You know your company’s mission, core product, and customer, so how are you going to operate? This is a big, vague, open question for which there is no right answer and there are hundreds of considerations. For now, answer the biggest questions. How are you going to attract new business? How are you going to deliver your product? How are you going to retain customers? Where will you be located? Decide everything you need to serve your first line of customers—the rest you can figure out later.

5. The brand identity

Brand identity is more important than many new entrepreneurs realize. Selecting the right logo, colors, voice, and overall persona can have a massive impact on what your target demographic thinks about your brand. Just as importantly, it can bear a significant impact on how prospective employees see your brand, giving you a greater or lesser talent pool accordingly.

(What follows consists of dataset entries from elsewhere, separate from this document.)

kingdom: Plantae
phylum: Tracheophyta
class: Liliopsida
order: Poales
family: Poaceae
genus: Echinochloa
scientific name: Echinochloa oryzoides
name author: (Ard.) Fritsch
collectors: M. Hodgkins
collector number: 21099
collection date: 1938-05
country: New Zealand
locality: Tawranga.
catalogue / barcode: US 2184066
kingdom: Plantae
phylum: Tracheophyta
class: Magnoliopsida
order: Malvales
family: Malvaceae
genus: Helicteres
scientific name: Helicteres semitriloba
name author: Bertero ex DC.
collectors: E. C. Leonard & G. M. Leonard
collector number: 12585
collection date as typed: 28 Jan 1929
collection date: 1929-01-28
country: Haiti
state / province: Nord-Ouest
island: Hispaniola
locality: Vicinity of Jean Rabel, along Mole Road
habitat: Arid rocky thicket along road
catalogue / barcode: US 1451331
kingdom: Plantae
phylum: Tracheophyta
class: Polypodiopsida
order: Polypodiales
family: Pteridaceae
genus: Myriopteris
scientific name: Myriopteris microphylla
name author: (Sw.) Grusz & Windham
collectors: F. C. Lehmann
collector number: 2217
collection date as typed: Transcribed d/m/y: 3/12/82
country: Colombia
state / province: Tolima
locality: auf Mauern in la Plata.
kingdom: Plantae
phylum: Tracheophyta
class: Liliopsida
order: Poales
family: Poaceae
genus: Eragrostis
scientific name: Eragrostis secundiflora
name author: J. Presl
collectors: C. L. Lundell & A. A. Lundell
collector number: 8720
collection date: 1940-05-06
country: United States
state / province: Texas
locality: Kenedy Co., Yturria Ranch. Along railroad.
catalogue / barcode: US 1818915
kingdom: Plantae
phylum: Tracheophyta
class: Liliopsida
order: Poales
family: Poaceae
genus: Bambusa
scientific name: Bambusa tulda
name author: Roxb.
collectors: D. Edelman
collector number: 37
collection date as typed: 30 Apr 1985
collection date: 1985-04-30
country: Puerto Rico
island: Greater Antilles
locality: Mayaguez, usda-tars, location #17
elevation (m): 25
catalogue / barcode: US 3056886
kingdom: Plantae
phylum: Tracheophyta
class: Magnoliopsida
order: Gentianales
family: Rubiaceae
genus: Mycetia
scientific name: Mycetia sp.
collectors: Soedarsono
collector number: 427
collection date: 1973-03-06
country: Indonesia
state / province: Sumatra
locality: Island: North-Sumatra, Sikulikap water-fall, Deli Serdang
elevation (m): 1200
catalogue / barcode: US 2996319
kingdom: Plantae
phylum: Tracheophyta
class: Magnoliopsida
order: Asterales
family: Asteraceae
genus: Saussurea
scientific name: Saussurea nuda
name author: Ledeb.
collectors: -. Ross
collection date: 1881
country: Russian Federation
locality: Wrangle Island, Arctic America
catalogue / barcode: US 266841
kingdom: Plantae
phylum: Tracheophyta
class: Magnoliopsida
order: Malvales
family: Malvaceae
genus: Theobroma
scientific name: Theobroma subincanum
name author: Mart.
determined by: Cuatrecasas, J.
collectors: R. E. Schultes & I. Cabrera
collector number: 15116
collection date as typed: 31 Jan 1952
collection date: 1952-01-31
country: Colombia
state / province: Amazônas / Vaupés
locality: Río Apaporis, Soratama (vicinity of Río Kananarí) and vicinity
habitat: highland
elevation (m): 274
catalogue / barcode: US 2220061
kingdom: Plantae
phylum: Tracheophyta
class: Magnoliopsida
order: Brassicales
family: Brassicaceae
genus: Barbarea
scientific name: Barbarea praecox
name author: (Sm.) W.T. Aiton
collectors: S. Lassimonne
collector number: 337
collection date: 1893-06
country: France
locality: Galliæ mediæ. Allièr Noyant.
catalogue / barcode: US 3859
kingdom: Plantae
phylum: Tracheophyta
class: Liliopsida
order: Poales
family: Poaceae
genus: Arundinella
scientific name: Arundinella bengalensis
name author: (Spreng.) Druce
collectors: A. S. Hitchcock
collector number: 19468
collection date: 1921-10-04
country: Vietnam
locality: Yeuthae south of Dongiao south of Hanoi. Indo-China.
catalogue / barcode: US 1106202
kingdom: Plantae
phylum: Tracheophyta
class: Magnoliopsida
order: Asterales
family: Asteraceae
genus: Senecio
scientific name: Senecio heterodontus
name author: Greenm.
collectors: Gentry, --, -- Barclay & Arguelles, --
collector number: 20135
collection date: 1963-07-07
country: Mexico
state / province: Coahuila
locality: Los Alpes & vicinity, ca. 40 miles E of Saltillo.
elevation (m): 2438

Also read: Branding basics: Why I spent US$1.5 million on our domain

6. The culture

The culture doesn’t affect much in the way of customer relations or even operations, but it does complement your brand and can deeply affect both the productivity and retention of your team. In a startup, your team is going to make or break your idea, so you need to build a culture with staying power—and find the right people to hire to keep that culture alive and thriving.

7. The growth strategy

Finally, you need at least some direction when it comes to the future of your company. It’s hard to tell exactly what will happen when you launch, but make a few assumptions and plot the potential courses of your business from there; for example, what happens if you immediately sell out of stock? What happens if your first three years show reliable steady increases in sales? What happens if consumer interest is below your expectations?

The takeaway

If you have a solid vision for these seven business tent poles, the remaining details (which should still be planned out) should be much easier to handle. Logistical details, like whether or not you’ll need outside funding to get started and where you should set up shop, will also make more sense in the context of these seven institutions—for example, your growth strategy will dictate your financial schedule, and your operation will dictate the average space you need.

Think carefully about these seven institutions—you’ll have the opportunity to tweak them, but don’t rush into anything without thinking it all the way through.